◆ **Consignes et exercices**
1. Veuillez relever dans le texte toutes les sortes de cotisations qui alimentent les engagements de pension collectifs du deuxième pilier.
2. Répondez brièvement aux questions suivantes d'après le texte.
(a) De quel montant à quel montant le coût budgétaire net des réductions d'impôt est-il passé au cours des dix dernières années ?
(b) Quels régimes le deuxième pilier de pension comprend-il ?
(c) Qui a posé la question écrite à laquelle M. Vanackere a répondu ?

◆ **Texte**
Le coût budgétaire net pour le fisc des réductions d'impôt pour les différentes formes de pension complémentaire et d'épargne-pension dans le deuxième pilier (constitué des pensions complémentaires souscrites par certains employeurs pour leur personnel) et le troisième pilier a cru au cours des dix dernières années de 512 à 863 millions, une augmentation d'environ 70%, a indiqué jeudi le ministre des Finances, Steven Vanackere, en réponse à une question parlementaire

 

Le deuxième pilier: kesako ?
 
Le deuxième pilier de pension comprend les régimes de pensions complémentaires liés au travail. Pour les salariés, il comprend, entre autres, les engagements de pension collectifs, gérés par des assureurs-groupe et des institutions de retraite professionnelle. Ceux-ci sont principalement alimentés par des cotisations patronales ou des cotisations de l'entreprise et, dans une moindre mesure, par des cotisations personnelles. Répondant à une question écrite de la sénatrice Nele Lijnen (Open Vld), M. Vanackere a indiqué que l'administration fiscale ne disposait pas de statistiques relatives à ces cotisations.

◆ **Données fournies**
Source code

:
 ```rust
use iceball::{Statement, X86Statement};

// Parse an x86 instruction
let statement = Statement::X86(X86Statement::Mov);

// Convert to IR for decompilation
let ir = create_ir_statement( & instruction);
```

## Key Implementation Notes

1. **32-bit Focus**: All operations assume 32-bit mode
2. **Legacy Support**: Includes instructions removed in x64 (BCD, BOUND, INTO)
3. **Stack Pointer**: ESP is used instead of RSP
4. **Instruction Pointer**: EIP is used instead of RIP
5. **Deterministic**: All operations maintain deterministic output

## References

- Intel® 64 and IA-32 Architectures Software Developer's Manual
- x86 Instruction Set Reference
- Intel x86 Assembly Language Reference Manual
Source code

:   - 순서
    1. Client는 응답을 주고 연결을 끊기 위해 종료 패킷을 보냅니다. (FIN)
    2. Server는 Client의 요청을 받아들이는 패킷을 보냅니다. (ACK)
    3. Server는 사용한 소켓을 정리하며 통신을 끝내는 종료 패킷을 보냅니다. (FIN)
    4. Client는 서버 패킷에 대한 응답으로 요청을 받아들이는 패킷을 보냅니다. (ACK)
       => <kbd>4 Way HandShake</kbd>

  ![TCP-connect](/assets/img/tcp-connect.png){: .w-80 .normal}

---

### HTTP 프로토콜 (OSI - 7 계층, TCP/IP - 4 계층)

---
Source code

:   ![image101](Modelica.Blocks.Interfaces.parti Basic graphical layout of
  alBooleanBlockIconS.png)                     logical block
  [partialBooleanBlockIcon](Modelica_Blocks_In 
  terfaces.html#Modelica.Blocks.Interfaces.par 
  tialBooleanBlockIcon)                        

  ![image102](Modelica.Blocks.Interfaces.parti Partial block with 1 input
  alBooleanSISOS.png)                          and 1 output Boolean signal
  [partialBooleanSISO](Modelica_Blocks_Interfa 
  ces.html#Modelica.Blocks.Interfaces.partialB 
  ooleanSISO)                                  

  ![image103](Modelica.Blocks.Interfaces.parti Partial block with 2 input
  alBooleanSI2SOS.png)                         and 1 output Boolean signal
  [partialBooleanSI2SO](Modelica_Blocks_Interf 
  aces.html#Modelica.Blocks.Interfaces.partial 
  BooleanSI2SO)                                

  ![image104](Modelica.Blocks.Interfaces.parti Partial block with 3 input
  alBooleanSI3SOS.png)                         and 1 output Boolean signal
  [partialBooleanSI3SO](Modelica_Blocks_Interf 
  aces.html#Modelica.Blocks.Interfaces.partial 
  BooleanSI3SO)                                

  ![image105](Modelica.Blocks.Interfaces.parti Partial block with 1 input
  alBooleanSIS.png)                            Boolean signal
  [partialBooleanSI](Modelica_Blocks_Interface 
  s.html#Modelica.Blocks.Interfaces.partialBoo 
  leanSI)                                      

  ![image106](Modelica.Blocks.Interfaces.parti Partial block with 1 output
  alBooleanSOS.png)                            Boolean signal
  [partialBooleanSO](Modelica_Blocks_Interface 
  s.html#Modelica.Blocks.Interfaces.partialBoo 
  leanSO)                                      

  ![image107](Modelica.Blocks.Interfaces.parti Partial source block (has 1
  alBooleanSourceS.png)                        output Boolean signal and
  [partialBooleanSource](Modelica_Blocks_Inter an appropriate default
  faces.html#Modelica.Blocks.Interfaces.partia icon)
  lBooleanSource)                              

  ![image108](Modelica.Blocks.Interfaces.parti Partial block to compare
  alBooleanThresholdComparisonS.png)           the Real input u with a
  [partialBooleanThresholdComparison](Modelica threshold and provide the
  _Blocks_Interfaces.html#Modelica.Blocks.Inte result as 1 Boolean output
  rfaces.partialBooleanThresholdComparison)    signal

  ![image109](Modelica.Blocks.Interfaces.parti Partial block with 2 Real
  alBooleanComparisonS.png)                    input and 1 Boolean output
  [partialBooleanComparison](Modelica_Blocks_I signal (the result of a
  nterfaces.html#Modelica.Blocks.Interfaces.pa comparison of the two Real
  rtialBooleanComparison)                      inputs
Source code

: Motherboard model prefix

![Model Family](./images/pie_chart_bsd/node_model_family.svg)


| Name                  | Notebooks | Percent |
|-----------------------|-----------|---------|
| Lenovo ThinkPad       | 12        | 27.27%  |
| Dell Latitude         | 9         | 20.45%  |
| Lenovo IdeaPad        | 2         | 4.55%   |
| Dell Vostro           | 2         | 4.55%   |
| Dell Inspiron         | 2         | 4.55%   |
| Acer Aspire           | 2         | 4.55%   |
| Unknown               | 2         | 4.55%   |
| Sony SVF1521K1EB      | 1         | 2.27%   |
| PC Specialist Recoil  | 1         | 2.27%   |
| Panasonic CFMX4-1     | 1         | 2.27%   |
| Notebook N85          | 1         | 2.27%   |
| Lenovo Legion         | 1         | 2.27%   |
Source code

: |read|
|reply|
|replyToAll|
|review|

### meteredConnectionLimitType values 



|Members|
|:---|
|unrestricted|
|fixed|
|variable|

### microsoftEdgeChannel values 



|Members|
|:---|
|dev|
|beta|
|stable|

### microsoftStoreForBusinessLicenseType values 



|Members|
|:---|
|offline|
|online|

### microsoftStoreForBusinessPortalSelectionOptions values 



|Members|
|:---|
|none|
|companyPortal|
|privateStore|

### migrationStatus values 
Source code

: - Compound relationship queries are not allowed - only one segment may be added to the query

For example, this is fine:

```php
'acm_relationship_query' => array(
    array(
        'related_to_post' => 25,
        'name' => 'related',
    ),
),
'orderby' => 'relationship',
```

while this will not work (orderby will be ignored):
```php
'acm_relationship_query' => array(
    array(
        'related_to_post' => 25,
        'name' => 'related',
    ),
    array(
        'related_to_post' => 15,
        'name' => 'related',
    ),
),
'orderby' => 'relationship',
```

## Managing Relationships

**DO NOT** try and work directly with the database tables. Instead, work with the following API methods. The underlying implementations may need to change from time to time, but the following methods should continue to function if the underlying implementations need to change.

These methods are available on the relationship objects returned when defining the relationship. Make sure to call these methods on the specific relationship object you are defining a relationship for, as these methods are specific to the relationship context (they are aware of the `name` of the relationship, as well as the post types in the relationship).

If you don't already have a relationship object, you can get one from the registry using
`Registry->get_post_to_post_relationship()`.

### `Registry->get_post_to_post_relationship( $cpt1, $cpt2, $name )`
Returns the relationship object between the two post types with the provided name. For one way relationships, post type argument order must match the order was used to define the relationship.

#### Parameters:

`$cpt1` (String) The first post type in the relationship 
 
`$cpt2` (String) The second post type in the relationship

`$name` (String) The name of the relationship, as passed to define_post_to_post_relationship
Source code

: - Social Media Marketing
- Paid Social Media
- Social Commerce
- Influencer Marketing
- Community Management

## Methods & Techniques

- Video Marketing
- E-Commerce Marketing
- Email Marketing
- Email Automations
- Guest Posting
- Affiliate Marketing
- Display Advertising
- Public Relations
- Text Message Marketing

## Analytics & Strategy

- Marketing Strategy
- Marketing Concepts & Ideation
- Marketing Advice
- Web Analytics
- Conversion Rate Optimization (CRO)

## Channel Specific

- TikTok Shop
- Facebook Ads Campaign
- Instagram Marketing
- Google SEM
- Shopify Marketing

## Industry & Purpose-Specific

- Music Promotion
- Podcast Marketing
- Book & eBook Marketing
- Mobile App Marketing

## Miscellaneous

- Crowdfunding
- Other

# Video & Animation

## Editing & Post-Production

◆ **Corrigé**
1.
Cotisations patronales
Cotisations de l'entreprise
Cotisations personnelles

2.
(a) De 512 à 863 millions.
(b) Les régimes de pensions complémentaires liés au travail.
(c) La sénatrice Nele Lijnen (Open Vld).